(Required action) The answer is one number. Say how many lines in the entries below include the word "συσκευή".

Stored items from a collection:
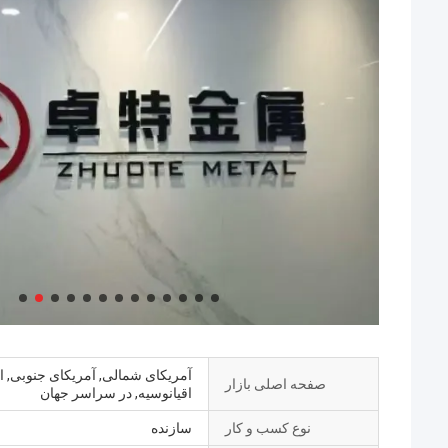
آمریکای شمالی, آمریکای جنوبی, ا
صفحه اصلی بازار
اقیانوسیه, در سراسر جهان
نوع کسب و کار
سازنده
---
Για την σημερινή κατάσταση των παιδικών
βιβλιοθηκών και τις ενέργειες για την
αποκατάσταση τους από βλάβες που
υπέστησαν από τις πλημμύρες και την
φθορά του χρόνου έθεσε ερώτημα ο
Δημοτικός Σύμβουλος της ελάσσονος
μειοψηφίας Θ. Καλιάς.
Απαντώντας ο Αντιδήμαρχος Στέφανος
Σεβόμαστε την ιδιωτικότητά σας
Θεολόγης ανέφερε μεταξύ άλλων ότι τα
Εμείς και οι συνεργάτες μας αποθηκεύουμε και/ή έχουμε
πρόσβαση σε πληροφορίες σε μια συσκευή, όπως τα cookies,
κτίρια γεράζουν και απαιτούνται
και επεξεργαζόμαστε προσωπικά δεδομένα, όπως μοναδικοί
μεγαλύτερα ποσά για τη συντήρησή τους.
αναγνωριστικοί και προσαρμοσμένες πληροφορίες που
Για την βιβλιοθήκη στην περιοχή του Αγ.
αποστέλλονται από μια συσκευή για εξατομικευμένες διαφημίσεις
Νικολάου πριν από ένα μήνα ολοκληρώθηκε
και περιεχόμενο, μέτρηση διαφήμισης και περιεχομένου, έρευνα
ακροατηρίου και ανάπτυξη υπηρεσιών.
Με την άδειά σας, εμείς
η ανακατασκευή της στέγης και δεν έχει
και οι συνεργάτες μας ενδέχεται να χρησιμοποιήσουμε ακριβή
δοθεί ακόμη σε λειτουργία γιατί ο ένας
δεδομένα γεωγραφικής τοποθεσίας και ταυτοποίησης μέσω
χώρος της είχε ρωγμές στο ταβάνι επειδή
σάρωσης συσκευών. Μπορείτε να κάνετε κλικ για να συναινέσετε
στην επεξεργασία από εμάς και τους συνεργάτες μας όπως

(Exercise output) 2